The situation in Neurology is also similar. There were 125 operations per month, but now it has dropped below 90, while the 60-bed neurology service has shrunk to 40 beds. Most of the departments at Bir Hospital are facing a similar situation.

Closing for good?

Dr Bhupendra Basnet, Vice-Chancellor of the National Academy of Medical Sciences (NAMS), says he is unaware of the service shutdown.

“It would be appropriate to ask the director how the hospital services are being operated,” he said trying to shy away from the question. 

He argued that everything appeared empty due to the shifting of services from the old building to the new one. This transition created the perception of vacant space, despite the ongoing operation of services in the new facility.

Recently, it has been discovered that the pathology service at Bir Hospital has also been severely affected. According to the laboratory staff, due to the lack of reagents, all blood tests such as thyroid, hormone, vitamin D, B12, cancer-related tests, CA 90.9, AFP, PSA, and other tests have been suspended, said Neelam Thakur.

Similarly, tests such as hepatitis B, hepatitis C viral load, human papillomavirus (HPV) PCR, back pain, and HLA-B 27 have been suspended.

Out of approximately 2,000 patients who visit daily, between 700 and 1,000 patients require lab tests. However, a laboratory employee said that even patients in the emergency room are unable to undergo necessary tests.

“If this situation persists, the lab itself may have to close,” said a staff at the laboratory.

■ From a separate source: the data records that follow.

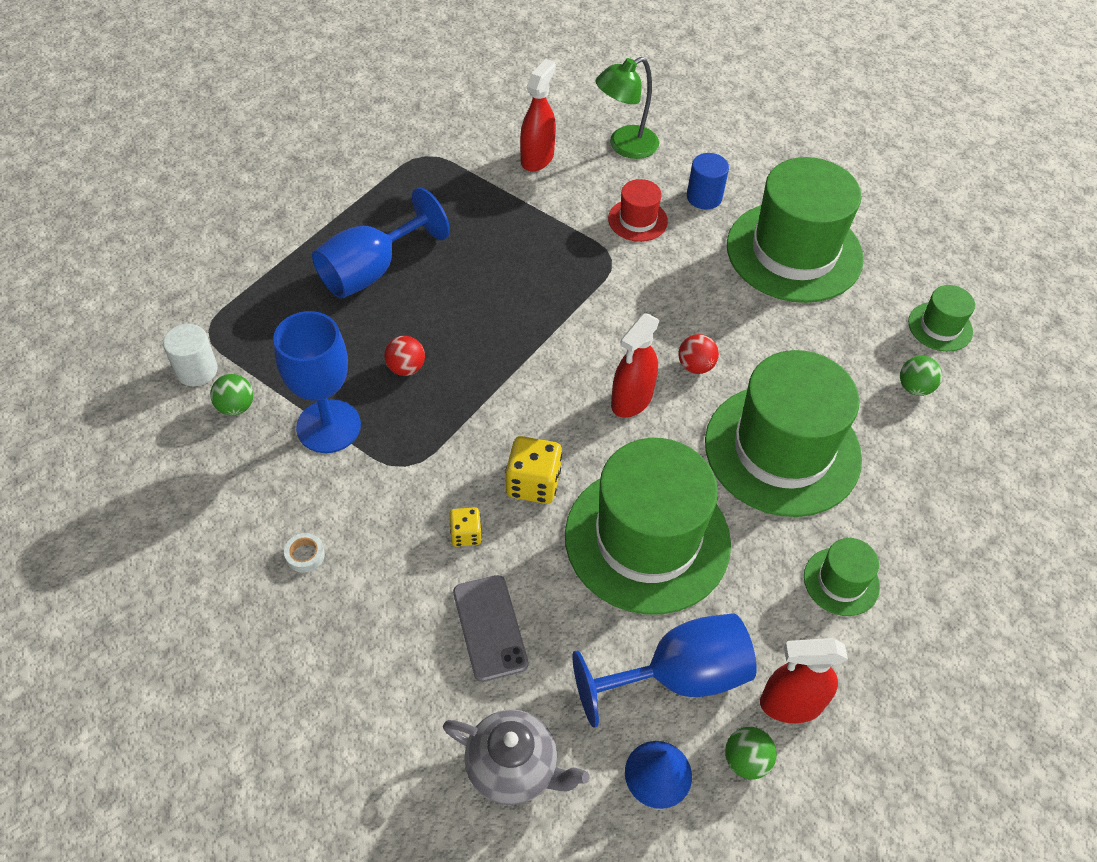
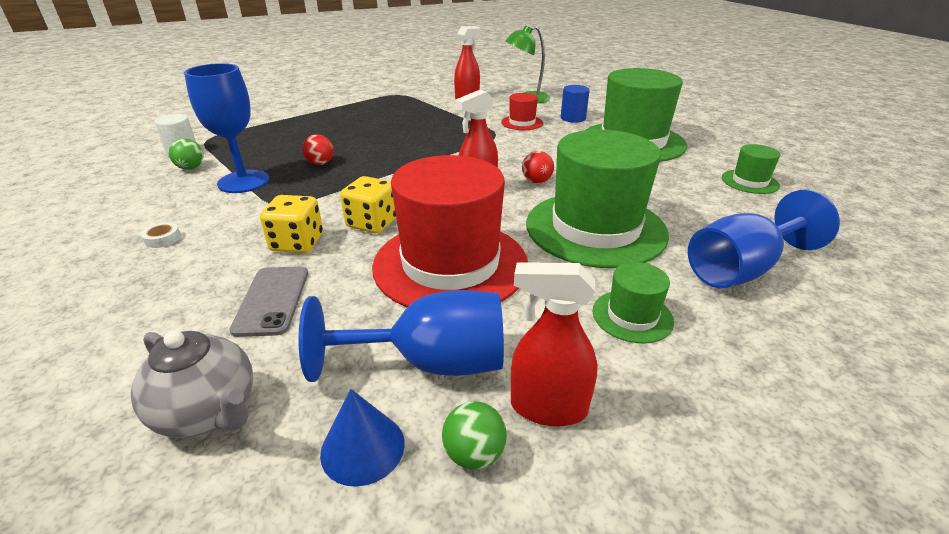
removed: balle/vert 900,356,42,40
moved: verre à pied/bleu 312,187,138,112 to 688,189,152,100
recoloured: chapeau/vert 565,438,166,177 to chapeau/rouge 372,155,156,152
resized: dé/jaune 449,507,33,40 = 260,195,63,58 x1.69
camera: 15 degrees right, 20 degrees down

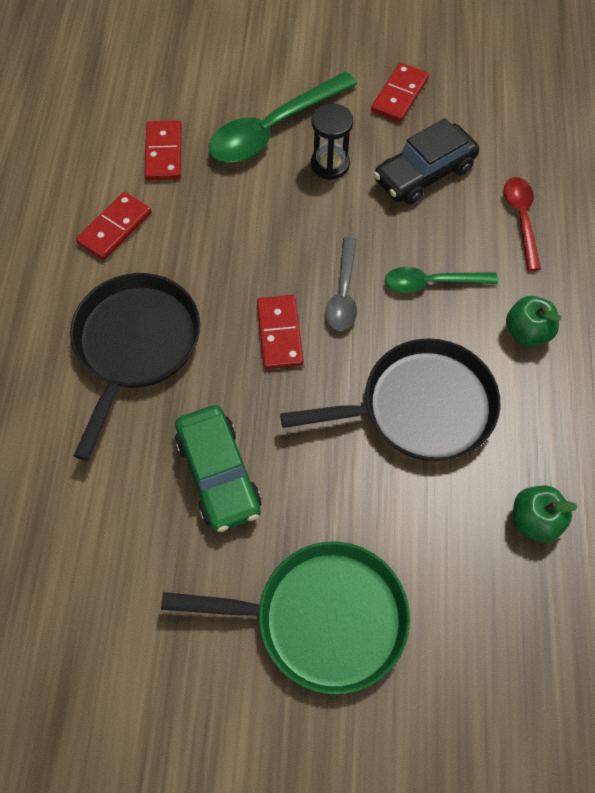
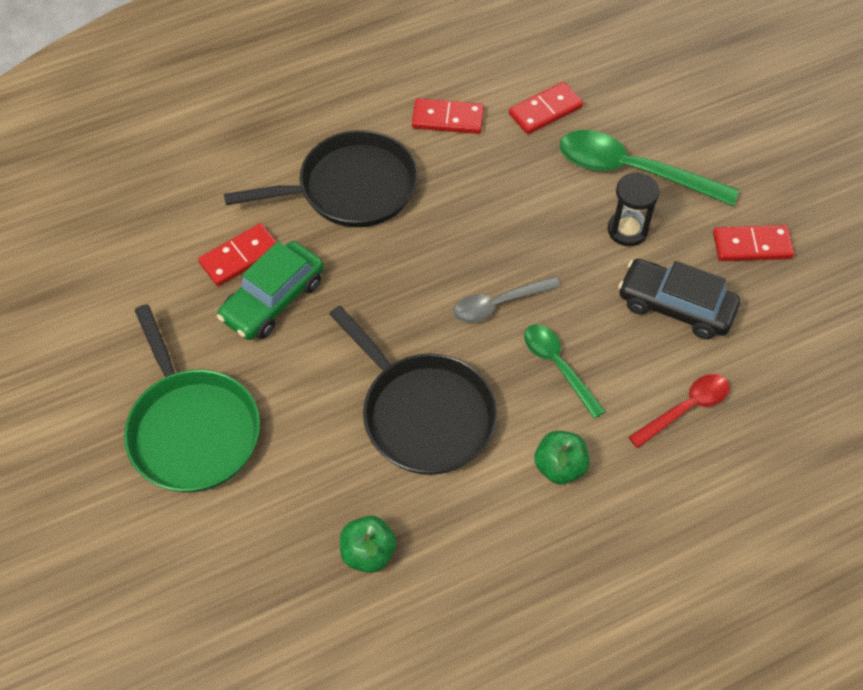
moved: domino/rouge 257,295,47,74 to 198,223,79,63
camera: 60 degrees right, 5 degrees down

Examination and treatment fees are very low at Bir Hospital. The government grant is the primary source of income for the hospital. However, last year, its budget was drastically cut. 

Bir Hospital received a grant of Rs 260 million last year, but it has been drastically reduced to Rs 11.6 million in the current fiscal year. Apart from that Rs 1.43 billion was allocated for regular hospital operations last year, but it has decreased to Rs 73 million in the current fiscal year.

According to him, the hospital’s internal revenue is limited to salaries and allowances. The hospital had an internal revenue of Rs 55 million last year but salaries of 650 employees at the National Institute of Medical Sciences (NAMS) and Bir Hospital worth Rs 53 million were covered.

The hospital administration has repeatedly requested Rs 920 million from the Ministry of Health this year, citing the difficulty in maintaining services. However, they were only granted Rs 190 million.

Officials from the Ministry of Health state that the hospital cannot be allocated the requested amount. Ministry spokesperson Dr Prakash Budhathoki explains that since the Ministry of Health lacks a budget, the request needs to be submitted to the Ministry of Finance, with proper documents and evidence to obtain the necessary funds. 

Dr Budhathoki suggests, putting a common voice together, “Simply voicing concerns in the media won’t resolve the issues!”